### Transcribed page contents
#####

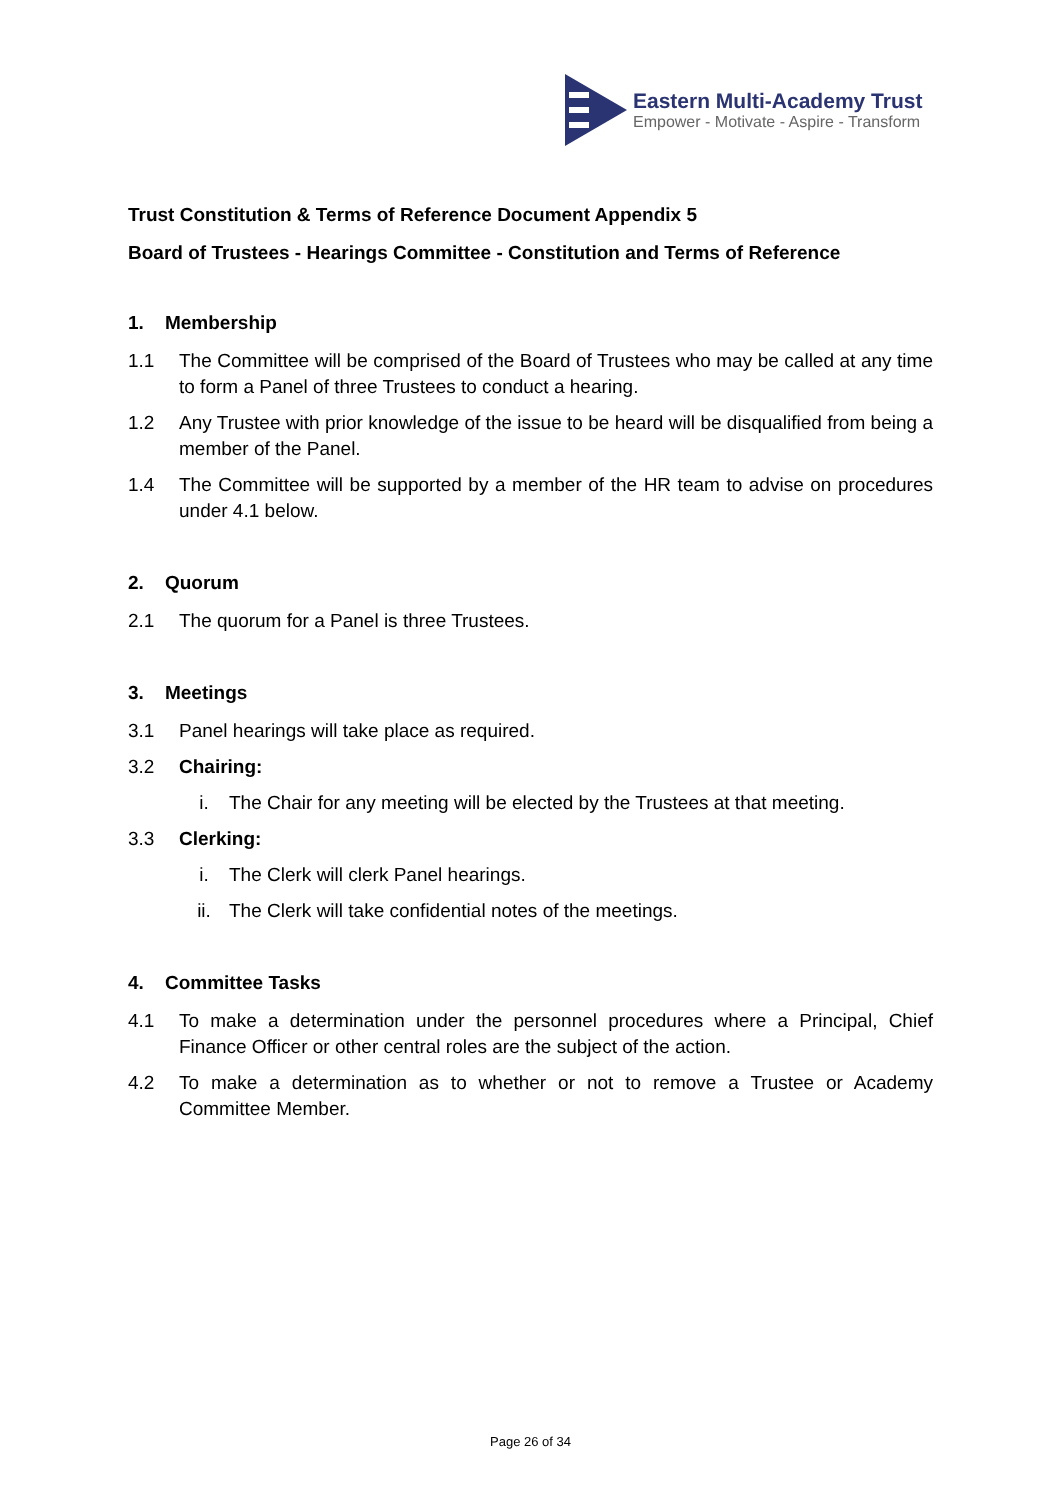Eastern Multi-Academy Trust
Empower - Motivate - Aspire - Transform
Trust Constitution & Terms of Reference Document Appendix 5
Board of Trustees - Hearings Committee - Constitution and Terms of Reference
1. Membership
1.1 The Committee will be comprised of the Board of Trustees who may be called at any time to form a Panel of three Trustees to conduct a hearing.
1.2 Any Trustee with prior knowledge of the issue to be heard will be disqualified from being a member of the Panel.
1.4 The Committee will be supported by a member of the HR team to advise on procedures under 4.1 below.
2. Quorum
2.1 The quorum for a Panel is three Trustees.
3. Meetings
3.1 Panel hearings will take place as required.
3.2 Chairing:
i. The Chair for any meeting will be elected by the Trustees at that meeting.
3.3 Clerking:
i. The Clerk will clerk Panel hearings.
ii. The Clerk will take confidential notes of the meetings.
4. Committee Tasks
4.1 To make a determination under the personnel procedures where a Principal, Chief Finance Officer or other central roles are the subject of the action.
4.2 To make a determination as to whether or not to remove a Trustee or Academy Committee Member.
Page 26 of 34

#####

### WORK ORDER
Select every line in the records above that contains the word "procedures".

### RESPONSE
1.4 The Committee will be supported by a member of the HR team to advise on procedures under 4.1 below.
4.1 To make a determination under the personnel procedures where a Principal, Chief Finance Officer or other central roles are the subject of the action.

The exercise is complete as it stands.